Ecoregion in Egypt and Sudan

The Red Sea coastal desert is deserts and xeric shrublands ecoregion of Egypt and Sudan.

==Geography==
The Red Sea coastal desert extends north and south along the Red Sea and Gulf of Suez, which bound it on the east. It includes both a narrow coastal strip and the Red Sea Hills, a range of coastal mountains that runs parallel to the coast. The Egyptian portion is bounded on the west by the Eastern Desert, part of the hyper-arid Sahara Desert ecoregion. The Sudanese portion is bounded by the South Saharan steppe on the west, and by the Sahelian Acacia savanna to the south.

==Climate==
Most precipitation comes in the winter months. Rainfall is as little as 3 mm along the coast. Rainfall is higher on the eastern slopes of the mountains, which intercept periodic moisture-bearing winds which create fog precipitation and occasional heavy rainstorms.

==Flora==
Vegetation includes mangrove swamps and salt marshes along the shore, sparse shrublands along the coast, and dry woodlands in stream valleys.

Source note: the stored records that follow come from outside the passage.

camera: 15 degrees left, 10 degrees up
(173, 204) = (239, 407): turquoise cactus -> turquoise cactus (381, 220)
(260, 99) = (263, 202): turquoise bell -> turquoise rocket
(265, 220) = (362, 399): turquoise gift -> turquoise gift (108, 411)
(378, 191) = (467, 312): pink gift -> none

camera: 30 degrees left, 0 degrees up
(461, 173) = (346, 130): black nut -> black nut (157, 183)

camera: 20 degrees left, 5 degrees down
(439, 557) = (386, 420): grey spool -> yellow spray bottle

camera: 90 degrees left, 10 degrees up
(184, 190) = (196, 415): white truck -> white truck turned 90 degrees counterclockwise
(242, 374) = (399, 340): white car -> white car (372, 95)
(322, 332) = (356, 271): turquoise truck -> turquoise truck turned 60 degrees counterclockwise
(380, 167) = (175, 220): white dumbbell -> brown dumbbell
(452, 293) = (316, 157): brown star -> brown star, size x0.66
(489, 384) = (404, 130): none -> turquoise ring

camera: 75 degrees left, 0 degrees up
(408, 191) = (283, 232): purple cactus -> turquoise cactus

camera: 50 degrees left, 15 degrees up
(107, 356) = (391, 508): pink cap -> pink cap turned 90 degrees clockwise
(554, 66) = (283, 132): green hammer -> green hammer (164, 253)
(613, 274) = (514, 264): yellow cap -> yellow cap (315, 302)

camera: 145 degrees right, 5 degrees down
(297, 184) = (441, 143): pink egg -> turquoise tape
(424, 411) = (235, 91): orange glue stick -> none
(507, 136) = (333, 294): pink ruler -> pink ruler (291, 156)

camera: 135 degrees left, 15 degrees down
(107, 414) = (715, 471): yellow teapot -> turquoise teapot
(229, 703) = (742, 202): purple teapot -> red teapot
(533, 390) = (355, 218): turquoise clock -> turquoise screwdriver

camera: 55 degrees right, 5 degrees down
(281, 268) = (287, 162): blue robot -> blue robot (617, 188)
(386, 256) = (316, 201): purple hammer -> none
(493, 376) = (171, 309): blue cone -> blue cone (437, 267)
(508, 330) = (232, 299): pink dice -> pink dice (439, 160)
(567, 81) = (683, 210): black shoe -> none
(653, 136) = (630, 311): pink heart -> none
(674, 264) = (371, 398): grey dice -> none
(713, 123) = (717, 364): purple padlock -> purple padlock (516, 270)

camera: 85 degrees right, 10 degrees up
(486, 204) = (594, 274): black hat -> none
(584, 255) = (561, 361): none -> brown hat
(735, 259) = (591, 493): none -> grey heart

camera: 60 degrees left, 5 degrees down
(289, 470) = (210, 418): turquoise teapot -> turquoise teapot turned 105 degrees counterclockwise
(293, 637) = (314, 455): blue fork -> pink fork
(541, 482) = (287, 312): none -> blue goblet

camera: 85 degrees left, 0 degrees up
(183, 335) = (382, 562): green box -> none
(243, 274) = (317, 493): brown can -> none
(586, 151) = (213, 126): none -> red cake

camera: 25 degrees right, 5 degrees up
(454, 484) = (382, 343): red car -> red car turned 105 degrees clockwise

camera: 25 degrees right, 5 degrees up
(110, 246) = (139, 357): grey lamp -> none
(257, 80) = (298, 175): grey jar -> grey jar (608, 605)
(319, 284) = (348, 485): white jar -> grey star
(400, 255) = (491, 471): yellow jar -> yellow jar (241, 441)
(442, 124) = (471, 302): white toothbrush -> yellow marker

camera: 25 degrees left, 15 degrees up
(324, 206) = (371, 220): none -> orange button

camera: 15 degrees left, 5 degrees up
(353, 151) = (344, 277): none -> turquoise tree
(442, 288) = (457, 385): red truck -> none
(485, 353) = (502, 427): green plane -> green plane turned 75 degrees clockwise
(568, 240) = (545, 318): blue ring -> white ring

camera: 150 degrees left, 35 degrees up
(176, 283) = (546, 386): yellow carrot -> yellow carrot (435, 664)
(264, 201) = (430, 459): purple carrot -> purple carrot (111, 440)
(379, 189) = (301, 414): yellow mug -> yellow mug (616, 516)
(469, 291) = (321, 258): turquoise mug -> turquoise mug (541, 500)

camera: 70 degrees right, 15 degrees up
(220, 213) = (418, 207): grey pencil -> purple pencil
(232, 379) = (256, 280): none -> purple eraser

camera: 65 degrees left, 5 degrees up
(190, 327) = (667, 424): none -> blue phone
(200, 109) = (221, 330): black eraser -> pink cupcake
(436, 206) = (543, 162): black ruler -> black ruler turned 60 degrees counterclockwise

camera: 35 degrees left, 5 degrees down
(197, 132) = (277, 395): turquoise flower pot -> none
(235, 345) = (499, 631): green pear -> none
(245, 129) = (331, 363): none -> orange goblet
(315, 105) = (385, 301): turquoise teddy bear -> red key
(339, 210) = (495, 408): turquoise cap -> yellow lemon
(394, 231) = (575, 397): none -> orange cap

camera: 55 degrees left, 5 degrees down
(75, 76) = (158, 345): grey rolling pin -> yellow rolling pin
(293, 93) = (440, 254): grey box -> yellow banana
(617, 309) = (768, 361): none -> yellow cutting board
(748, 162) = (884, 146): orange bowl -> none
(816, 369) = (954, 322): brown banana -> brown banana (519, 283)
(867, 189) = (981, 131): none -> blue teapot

Lusher woodlands and shrublands occur in areas with higher rainfall and mountain mists, and along mountain streams. Jebel Elba, a mountain lying near the coast in the border region contested between Egypt and Sudan, supports the most diverse plant life in the ecoregion.

==Fauna==
The mountains are home to the aardwolf (Proteles cristatus) endangered Nubian ibex (Capra nubiana), and Barbary sheep (Ammonotragus lervia). Other mammals include the Dorcas gazelle (Gaella dorcas), pale fox (Vulpes pallida), and rock hyrax (Procavia capensis).

==Protected areas==
Protected areas in the ecoregion include Wadi El Gamal National Park in Egypt, and Gabal Elba National Park in the disputed Egypt–Sudan border region currently administered by Egypt.